Crime has been greatly developed by civilisation, by the numerous processes invented to add to the comforts and conveniences in the business of daily life. The adoption of a circulating medium was soon followed by the production of spurious money, the hundred and one devices for forging notes, manufacturing coin, and clipping, sweating, and misusing that made of precious metals. The extension of banks, of credit, of financial transactions on paper, has encouraged the trade of the forger and fabricator, whose misdeeds, aimed against monetary values of all kinds, cover an extraordinarily wide range. The gigantic accumulation no less than the general diffusion of wealth, with the variety of operations that accompany its profitable manipulation, has offered temptations irresistibly strong to evil-or weak-minded people, who seem to see chances of aggrandisement, or of escape from pressing embarrassments, with the strong hope always of replacing abstractions, rectifying defalcations, or altogether evading detection. Less criminal, perhaps, but not less reprehensible, than the deliberately planned colossal frauds of a Robson, a Redpath, or a Sadleir are the victims of adverse circumstances, the Strahans, Dean-Pauls, Fauntleroys, who succeeded to bankrupt businesses and sought to cover up insolvency with a fight, a losing fight, against misfortune, resorting to nefarious practices, wholesale forgery, absolute misappropriation, and unpardonable breaches of trust.

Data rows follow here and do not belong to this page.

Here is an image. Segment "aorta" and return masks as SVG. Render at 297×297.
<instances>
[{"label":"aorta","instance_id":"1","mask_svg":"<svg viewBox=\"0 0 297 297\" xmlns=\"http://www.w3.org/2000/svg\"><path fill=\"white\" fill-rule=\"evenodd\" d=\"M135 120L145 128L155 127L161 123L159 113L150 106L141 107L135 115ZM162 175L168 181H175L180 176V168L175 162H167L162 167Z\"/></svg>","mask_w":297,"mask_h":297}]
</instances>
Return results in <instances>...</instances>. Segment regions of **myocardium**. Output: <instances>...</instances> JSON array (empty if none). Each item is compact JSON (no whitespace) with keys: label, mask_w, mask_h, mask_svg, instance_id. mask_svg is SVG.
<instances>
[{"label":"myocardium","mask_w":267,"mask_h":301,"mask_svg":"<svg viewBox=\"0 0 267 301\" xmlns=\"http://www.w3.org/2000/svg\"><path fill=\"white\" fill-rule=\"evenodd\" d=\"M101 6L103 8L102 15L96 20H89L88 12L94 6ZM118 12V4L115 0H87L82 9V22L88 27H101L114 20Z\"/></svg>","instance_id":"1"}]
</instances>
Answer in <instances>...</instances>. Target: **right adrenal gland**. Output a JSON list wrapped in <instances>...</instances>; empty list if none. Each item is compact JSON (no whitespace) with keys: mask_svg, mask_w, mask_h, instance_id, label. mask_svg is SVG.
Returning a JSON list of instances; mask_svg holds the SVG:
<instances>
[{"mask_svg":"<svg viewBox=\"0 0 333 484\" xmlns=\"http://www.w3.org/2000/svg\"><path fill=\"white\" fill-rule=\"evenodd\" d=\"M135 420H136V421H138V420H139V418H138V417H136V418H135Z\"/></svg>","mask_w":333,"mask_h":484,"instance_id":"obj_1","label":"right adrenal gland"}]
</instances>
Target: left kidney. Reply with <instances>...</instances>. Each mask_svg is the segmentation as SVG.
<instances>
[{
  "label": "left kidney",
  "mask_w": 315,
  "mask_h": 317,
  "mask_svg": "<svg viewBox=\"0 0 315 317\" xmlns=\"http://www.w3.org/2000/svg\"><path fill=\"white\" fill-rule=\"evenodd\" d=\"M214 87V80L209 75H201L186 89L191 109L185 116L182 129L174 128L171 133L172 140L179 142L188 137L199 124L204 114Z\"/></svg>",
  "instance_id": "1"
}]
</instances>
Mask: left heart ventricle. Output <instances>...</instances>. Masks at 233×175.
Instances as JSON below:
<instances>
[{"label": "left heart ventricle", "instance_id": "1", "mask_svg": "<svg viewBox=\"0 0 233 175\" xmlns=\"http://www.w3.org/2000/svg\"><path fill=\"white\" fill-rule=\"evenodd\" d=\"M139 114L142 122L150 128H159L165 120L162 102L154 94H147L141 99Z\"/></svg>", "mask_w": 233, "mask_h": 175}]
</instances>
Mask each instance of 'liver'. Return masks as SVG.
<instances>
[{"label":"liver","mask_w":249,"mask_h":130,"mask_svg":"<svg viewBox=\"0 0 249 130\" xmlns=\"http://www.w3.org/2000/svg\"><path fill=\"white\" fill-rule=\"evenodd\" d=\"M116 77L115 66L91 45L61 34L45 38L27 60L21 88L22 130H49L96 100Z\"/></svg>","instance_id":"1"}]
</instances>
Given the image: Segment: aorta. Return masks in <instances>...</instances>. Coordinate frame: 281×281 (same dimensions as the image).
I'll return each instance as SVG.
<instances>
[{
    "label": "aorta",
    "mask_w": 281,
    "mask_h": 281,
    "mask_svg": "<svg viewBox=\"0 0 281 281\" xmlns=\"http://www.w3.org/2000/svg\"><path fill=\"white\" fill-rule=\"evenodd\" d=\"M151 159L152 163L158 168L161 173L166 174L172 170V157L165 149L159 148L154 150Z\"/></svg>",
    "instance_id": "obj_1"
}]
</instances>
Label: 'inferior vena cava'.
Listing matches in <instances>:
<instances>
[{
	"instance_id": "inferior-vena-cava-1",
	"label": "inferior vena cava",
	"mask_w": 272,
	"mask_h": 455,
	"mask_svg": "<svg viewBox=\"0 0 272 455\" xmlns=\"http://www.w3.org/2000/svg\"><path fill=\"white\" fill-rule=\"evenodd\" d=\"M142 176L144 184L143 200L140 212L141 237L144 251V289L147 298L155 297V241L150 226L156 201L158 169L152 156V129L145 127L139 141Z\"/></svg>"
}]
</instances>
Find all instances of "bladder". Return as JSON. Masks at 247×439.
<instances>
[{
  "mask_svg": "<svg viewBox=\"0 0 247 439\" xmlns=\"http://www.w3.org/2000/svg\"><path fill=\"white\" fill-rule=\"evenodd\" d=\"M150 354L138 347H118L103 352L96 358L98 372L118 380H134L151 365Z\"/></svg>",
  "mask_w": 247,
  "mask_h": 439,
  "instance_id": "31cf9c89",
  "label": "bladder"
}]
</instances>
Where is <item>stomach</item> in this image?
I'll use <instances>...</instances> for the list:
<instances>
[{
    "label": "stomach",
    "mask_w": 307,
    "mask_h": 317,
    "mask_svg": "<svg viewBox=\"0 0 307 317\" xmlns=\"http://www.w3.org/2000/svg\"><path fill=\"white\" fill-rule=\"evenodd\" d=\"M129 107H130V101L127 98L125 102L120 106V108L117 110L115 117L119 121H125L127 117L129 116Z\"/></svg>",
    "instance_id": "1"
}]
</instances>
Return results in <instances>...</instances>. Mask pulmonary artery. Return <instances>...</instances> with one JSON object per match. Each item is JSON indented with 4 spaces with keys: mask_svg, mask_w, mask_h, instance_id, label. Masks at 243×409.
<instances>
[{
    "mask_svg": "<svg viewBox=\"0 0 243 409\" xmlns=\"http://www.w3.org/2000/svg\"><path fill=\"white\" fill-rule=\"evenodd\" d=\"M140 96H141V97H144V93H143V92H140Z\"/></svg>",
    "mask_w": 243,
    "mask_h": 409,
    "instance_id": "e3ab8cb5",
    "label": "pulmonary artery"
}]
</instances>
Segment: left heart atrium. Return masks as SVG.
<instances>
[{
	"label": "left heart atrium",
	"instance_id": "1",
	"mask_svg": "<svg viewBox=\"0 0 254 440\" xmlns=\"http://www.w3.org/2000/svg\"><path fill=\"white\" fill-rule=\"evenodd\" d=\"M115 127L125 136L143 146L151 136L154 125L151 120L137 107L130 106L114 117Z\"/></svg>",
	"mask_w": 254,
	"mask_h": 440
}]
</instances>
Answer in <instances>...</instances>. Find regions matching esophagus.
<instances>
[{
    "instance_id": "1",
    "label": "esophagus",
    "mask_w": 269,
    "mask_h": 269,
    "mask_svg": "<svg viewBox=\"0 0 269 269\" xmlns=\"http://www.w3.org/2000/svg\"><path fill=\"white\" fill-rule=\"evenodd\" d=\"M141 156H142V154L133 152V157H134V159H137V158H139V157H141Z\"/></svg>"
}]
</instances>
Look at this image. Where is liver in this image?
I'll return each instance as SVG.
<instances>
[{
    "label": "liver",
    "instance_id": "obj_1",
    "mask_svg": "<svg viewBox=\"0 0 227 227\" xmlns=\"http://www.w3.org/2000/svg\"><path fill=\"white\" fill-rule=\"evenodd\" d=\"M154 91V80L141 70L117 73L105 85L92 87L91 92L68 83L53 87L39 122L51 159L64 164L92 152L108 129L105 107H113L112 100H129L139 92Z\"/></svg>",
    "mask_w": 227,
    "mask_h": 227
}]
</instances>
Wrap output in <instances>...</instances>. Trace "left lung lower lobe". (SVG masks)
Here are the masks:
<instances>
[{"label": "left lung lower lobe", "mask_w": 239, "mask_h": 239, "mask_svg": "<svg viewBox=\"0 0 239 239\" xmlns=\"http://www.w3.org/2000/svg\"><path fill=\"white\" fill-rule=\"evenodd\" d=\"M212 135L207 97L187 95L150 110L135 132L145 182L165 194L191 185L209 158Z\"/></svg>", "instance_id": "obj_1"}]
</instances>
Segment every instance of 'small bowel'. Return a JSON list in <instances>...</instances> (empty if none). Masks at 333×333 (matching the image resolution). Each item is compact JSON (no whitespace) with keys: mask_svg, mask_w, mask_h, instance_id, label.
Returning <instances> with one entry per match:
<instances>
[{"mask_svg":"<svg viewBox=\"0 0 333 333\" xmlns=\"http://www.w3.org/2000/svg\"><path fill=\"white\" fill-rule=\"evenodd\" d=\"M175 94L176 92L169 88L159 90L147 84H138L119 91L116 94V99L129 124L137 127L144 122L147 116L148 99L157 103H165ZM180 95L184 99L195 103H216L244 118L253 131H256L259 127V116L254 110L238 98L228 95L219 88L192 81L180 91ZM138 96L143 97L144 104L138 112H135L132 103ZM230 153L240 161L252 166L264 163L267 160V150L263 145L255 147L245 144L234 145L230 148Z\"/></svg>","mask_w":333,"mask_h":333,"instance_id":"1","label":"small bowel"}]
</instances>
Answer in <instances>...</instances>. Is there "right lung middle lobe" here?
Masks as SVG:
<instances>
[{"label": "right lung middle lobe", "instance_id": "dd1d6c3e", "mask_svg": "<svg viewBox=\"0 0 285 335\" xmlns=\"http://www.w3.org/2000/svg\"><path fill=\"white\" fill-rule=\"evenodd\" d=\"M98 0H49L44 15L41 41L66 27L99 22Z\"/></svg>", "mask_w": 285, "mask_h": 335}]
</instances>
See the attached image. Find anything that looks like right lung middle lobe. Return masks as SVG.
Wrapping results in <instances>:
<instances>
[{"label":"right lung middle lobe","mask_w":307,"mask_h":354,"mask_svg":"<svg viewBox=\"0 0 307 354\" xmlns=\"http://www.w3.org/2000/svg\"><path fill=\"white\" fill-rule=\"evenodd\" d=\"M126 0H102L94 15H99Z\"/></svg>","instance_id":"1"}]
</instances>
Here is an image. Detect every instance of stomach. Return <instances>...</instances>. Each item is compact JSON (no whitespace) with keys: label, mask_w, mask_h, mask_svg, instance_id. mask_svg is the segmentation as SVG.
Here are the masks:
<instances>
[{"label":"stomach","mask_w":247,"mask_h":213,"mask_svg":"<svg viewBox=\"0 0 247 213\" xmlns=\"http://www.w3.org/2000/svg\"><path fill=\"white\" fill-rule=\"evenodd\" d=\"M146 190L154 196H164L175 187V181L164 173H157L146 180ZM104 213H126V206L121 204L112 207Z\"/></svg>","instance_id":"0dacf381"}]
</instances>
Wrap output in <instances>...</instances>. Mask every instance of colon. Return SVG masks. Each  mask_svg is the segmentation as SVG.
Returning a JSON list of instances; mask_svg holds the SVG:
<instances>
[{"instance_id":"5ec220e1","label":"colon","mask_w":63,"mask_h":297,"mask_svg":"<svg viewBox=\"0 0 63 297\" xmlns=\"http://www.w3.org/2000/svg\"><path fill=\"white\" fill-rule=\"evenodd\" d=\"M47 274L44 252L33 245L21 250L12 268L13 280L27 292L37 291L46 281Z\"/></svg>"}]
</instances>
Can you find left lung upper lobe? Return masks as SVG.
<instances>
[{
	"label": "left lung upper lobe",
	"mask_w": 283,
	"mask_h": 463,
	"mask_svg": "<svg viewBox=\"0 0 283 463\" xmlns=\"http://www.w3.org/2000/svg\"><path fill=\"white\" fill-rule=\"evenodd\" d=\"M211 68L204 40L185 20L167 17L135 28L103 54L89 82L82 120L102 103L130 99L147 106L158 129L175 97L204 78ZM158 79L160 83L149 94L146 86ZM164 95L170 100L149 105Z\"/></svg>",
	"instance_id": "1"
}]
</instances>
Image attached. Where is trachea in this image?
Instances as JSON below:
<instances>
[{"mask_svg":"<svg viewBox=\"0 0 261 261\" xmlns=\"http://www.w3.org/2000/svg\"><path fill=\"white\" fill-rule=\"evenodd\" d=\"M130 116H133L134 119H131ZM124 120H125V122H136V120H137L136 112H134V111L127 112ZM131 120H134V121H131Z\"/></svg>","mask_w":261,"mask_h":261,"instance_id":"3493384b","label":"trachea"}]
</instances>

Between the “high flyers,” the artists in crime, and the lesser fry, the rogues, swindlers, and fraudulent impostors, it is only a question of degree. These last-named, too, have in many instances swept up great gains. The class of adventurer is nearly limitless; it embraces many types, often original in character and in their criminal methods, clever knaves possessed of useful qualities—indeed, of natural gifts that might have led them to assured fortune had they but chosen the straight path and followed it patiently. We shall see with what infinite labour a scheme of imposture has been built up and maintained, how nearly impossible it was to combat the fraud, how readily the swindler will avail himself of the latest inventions, the telegraph and the telephone, of chemical appliances, of photography in counterfeiting signatures or preparing banknote plates, ere long, perchance, of the Röntgen rays. We shall find the most elaborate and cleverly designed attacks on great banking corporations, whether by open force or insidious methods of forgery and falsification, attacks upon the vast stores of valuables that luxury keeps at hand in jewellers’ safes and shop fronts, and on the dressing-tables of great dames. Crime can always command talent, industry also, albeit laziness is ingrained in the criminal class. The desire to win wealth easily, to grow suddenly rich by appropriating the possessions or the earnings of others, is no doubt a strong incitement to crime; yet the depredator who will not work steadily at any honest occupation will give infinite time and pains to compass his criminal ends.

REDUCED FAC-SIMILE OF PART OF FRONT PAGE OF THE FIRST NUMBER OF THE “POLICE GAZETTE” (p. 13).
REDUCED FAC-SIMILE OF PART OF FRONT PAGE OF THE FIRST NUMBER OF THE “POLICE GAZETTE” (p. 13.)

II.—THE HUNTERS AND THE HUNTED.

Society, weak, gullible, and defenceless, handicapped by a thousand conventions, would soon be devoured alive by its greedy parasites: but happily it has devised the shield and buckler of the police; not an entirely effective protector, perhaps, but earnest, devoted, unhesitating in the performance of its duties. The finer achievements of eminent police officers are as striking as the exploits of the enemies they continually pursue. In the endless warfare success inclines now to this side, now to that; but the forces of law and order have generally the preponderance in the end. Infinite pains, unwearied patience, abounding wit, sharp-edged intuition, promptitude in seizing the vaguest shadow of a clue, unerring sagacity in clinging to it and following it up to the end—these qualities make constantly in favour of the police. The fugitive is often equally alert, no less gifted, no less astute; his crime has often been cleverly planned so as to leave few, if any, traces easily or immediately apparent, but he is constantly overmatched, and the game will in consequence go against him. Now and again, no doubt he is inexplicably stupid and shortsighted, and will run his head straight into the noose. Yet the hunters are not always free from the same fault; they will show blindness, will overrun their quarry, sometimes indeed open a door for escape.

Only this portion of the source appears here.